Subtitle: Who is the Affiliated Beneficiary?
The nomenclature in the delivery of healthcare to the public-at-large has changed a great deal in the last 40 years. We had HMOs come into existence and became the gate keepers of access to healthcare rationing, which did not drive healthcare down in price but drove costs up. Key factors like preventive measures were not put into effect.
Medicare and Medicaid stepped in and put a cap on medical procedures, and the price setting via IDC coding as major insurance carriers increased their profits. These factors became disruptive forces making American medicine and its public look forward to change regarding the insured and the uninsured population of America. How was America going to adjust to these changes?
Ten years ago, the Affordable Care Act (ACA) came into existence to add more insurance to a large percentage of the American populous that did not have insurance or understood it. But more, the ACA did put in some of the progressive preventive elements that have become more accepting across the entire insurance platform today. These preventive measures How to change the conversation and helping the transformation of a fee-based service to an incentive pay service.
Let us first look at some of the nomenclature from the past, and we might be able to forge an understanding into the future. There is no doubt that disease-based or disease management was the epicenter of how we treated patients 40 years ago. We have now moved to a value-based healthcare system which will be explained below. Another piece of the revolution was the fact that hospitalization became an intermediary step which drove down the need for hospital beds which is falling by 30% since 1975.
Diagnostics were the critical tools used to diagnose disease states, but have now been moved to create a preventive format for early recognition in a disease state to get better outcomes. The past diagnostic equation was dependent on sickness, on disease, and on infirmary. On the preventive side, wellness and health maintenance were the tools that would come into use with new diagnostics, i.e., colonoscopies, gym memberships, even excise ware, i.e. running shoes and hiking boots.
Every doctor regards his/her population in the past as his/her patient population. However, the new nomenclature calls the group that seeks medical wellness, affiliated beneficiaries. Now this might be hard to swallow for most physicians because the doctor had as a patient load with a number of patients that they were responsible for. This was often because it was a fee-based service that would extrapolate into a known revenue stream for the physician. This is better known as a fee-for-service model. However, what has changed along with the name defining a new name for patients and how the physician gets paid. This mechanism is called incentive pay based on quality not quantity and outcome.
Let us define incentive pay: Incentive pay is a financial or non-monetary reward offered to employees for performance rather than the total number of hours worked or patients seen. Quality over quantity. Incentive pay is used as a motivational tool to boost morale and ensure employees perform at their best for better patient outcomes. Rewards can be offered individually or as part of a structured performance metric. This will put the negative drag of direct costs, medical errors and disease classifications under direct scrutiny. This puts quality assurance in the front seat to manage risk, making it about your value based-care model.

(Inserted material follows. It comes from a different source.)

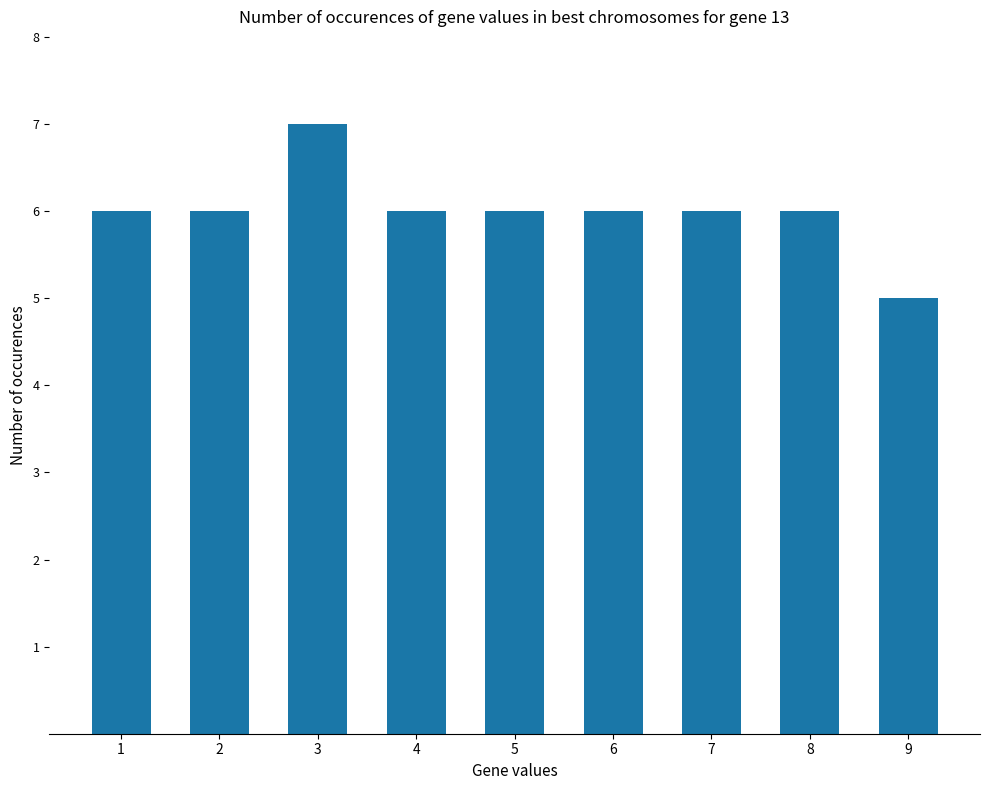

Is it true that the value at 1 is 8?

False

Access to healthcare has certainly increased, and with the recent pandemic, telemedicine/video health has become a major staple in the way that people access healthcare without the commute to the doctor’s office, hospital or the urgent care facility.

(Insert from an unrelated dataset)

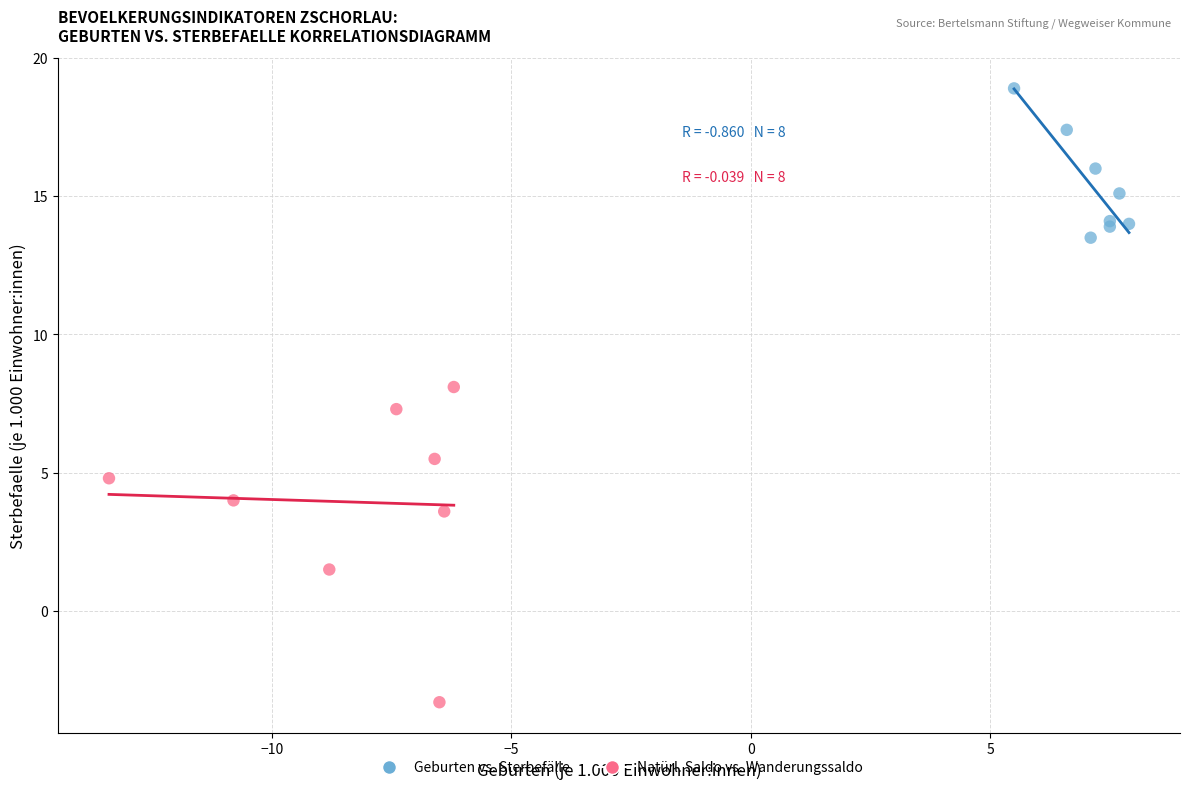

Which series contains the lowest Y value?

Natürl. Saldo vs. Wanderungssaldo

If we can get to a model where we have more preventive care and less disease care, this creates increase in value for the Affiliated Beneficiary. This is where we are working on wellness versus medical disease management. This will lead to change in a better sense of compliance and cost cutting. What we have to do now is find what the Independent Physicians Association (IPAs) limitations are and what the problems are that we need to solve in this ever evolving model.
Treating the numbers of people in the healthcare field is probably one of the biggest problems facing us with the advent of a two-year coronavirus pandemic. The Primary Care physician shortage has been a chronic problem in America since most physicians want to be specialists. And now, almost two years after the COVID-19 pandemic began, the challenge has taken on new urgency. Primary care is grappling with an acute workforce shortage, where not only clinicians, but also support staff, are in short supply, some of it do to mental burnout.

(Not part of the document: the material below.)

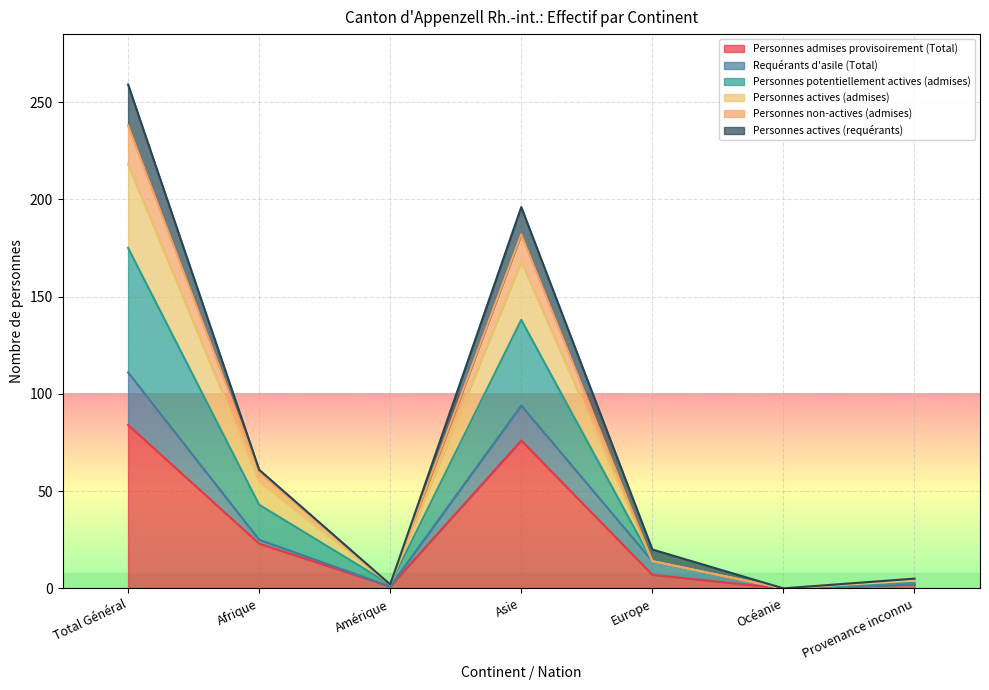

Is the value of Personnes actives (admises) at Océanie greater than the value of Personnes admises provisoirement (Total) at Afrique?

No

With applicant pools shrinking and burnout at an all-time high, how can independent primary care physicians keep their practices running at full tilt? I talked about some of these technological advances that have and will assist in this deluge like Video Health/Telehealth. In today’s competitive job market, where work-from-home positions are on the rise, applicants are looking beyond base salaries to a job’s holistic benefits package.
Mind you, some of this has to do with the fact that when I went to medical school many years ago, only 4% of medical students were women; today 53.7% of medical students are women. Women oftentimes have a dual task professionally and domestically. The domestic situation of raising a family oftentimes directs where that person will work from. Many primary care practices have found offering flexible work arrangements to be an effective strategy for both recruitment and retention.
Yes, medicine and medical nomenclature has changed a great deal in technology, gender demographics and medical discovery since my entry into medicine. We will come to understand that the “affiliated beneficiary” will always be the patient in the foreseeable future. And yes,Telehealth is still the patient seeing the doctor, but now with it’s coupled with digital technology…and maybe your doctor will be a woman!